Y todos hemos visto cientos de juguetes tanto en manos de otros niños, como en escaparates, revistas o anuncios de la televisión.
Cuántos de nosotros hemos pensado y dicho ‘me lo pido’ cuando hemos visto regalos estrafalarios, grandes, ruidosos, con luces y sobre todo con unas campañas de marketing increíbles.
Siempre queremos el juguete más grande que el del vecino, o el que corre más, o el más rojo, o el que escribe en 4 colores.
No son cosas que realmente ansiemos, pero somos niños, y los niños quieren juguetes.
Negarle un juguete a un niño es jodido, porque seguramente si eres un niño lo único que quieres sean juguetes y Aspitos.

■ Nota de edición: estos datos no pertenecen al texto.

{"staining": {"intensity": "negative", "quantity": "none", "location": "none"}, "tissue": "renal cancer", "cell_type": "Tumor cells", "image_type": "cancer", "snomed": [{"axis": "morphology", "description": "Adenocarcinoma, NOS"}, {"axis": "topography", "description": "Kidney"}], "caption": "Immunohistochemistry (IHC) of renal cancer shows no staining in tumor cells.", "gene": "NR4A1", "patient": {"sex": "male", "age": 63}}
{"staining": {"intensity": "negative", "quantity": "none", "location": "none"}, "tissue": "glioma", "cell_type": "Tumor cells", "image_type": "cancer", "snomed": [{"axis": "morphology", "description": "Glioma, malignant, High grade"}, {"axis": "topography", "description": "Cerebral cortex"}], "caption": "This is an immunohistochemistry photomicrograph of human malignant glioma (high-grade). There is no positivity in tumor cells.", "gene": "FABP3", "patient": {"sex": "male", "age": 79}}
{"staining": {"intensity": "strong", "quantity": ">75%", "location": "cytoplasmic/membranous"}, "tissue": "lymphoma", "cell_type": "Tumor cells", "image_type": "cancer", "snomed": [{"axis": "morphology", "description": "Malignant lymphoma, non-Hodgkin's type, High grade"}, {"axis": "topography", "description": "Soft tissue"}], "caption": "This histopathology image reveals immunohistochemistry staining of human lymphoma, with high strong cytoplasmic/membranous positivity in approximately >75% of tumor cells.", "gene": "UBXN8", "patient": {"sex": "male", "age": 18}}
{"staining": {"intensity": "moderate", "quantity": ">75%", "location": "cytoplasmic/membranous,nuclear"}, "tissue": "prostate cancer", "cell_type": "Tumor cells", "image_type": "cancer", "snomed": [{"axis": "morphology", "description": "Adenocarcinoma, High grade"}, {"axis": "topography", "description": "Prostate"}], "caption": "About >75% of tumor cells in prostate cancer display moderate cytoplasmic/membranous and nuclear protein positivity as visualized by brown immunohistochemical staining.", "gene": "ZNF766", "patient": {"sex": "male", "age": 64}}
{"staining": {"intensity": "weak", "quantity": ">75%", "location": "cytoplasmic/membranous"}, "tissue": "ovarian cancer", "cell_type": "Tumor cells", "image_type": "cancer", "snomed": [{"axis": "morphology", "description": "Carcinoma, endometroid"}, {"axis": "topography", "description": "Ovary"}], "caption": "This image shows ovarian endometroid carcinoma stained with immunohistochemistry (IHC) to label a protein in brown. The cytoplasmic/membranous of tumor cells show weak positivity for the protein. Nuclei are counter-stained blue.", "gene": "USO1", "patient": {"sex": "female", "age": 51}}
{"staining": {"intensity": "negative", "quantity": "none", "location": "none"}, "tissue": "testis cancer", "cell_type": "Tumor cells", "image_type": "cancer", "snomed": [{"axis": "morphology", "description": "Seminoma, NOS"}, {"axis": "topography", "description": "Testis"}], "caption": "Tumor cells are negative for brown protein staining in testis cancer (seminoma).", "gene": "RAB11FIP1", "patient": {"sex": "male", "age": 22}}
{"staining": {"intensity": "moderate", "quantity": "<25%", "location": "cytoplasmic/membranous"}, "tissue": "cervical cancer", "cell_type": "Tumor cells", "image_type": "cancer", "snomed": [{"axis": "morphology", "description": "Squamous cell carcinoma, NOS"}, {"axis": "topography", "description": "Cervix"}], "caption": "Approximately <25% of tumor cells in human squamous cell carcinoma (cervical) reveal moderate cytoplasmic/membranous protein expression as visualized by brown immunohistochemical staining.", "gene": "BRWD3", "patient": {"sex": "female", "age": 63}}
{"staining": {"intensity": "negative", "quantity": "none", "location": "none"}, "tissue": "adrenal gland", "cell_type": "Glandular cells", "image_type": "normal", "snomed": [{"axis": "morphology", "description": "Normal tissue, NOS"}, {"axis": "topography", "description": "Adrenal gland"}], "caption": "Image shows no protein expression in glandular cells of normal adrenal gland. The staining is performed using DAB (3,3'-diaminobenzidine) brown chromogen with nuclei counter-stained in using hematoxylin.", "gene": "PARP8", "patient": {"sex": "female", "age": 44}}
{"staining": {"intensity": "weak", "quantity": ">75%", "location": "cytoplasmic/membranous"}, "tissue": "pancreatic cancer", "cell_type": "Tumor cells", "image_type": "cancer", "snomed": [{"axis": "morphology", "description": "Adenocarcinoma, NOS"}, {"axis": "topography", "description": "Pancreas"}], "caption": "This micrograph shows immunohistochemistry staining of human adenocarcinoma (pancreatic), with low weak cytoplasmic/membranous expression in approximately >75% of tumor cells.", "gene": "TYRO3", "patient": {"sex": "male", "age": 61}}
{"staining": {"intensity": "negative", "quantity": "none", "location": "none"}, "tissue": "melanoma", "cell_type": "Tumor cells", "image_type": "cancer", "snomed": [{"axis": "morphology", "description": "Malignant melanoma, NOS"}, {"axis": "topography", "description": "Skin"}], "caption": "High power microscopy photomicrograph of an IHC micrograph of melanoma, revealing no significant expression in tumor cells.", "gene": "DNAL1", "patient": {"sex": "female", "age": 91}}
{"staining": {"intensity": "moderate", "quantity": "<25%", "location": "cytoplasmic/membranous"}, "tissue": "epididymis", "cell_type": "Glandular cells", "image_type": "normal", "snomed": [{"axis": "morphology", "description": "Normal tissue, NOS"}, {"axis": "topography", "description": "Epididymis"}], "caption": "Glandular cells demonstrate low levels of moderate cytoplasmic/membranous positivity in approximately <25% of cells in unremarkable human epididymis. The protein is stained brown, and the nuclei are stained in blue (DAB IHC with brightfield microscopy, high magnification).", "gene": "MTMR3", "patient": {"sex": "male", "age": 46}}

Recuerdo un cumpleaños cuando yo tendría como mucho 5 o 6 años. Vivía en otra casa. Mientras la familia que se acercó a darme regalos y tomar café veía cómo yo abría los regalos, vi otro juguete en manos de otra persona, lo ví, y pensé que era el juguete que quería, y que afortunadamente alguien me lo había regalado. Estaba totalmente equivocado, ya que como descubrí minutos después, ese juguete no era para mí y pensé que su único cometido era que lo viera, que lo deseara, y después arrebatarmelo.
Los niños lo superamos todo. Especialmente las rabietas de 5 minutos por juguetes que nunca han sido nuestros.
Lo jodido es cuando te haces mayor, y encuentras un juguete que realmente te gusta. Te dicen que puede ser tuyo y piensas que es el juguete más maravilloso del mundo, y que no te quieres apartar de él. Dedicas un tiempo a explorarlo, a conocerlo, a entenderlo, y realmente te das cuenta de que quieres a ese juguete sobre los otros juguetes del mundo.
Un niño de 5 años lo supera todo en 5 minutos. Un niño de 23 años no se cuánto tarda en superarlo.
Llegas a pensar si hubiera sido mejor no haber encontrado nunca ese juguete que tan feliz te ha hecho durante un tiempo, y que ahora sólo sirve para que te hundas un poquito más cada día en su ausencia.
En 2008 encontré mi juguete, y en 2009 perdí mi juguete.
Ahora soy un niño que no tiene nada con lo que jugar, pero que sabe con lo que quiere jugar y está condenado a ver y querer a su juguete.
Otro niño triste en un mundo de juguetes rotos.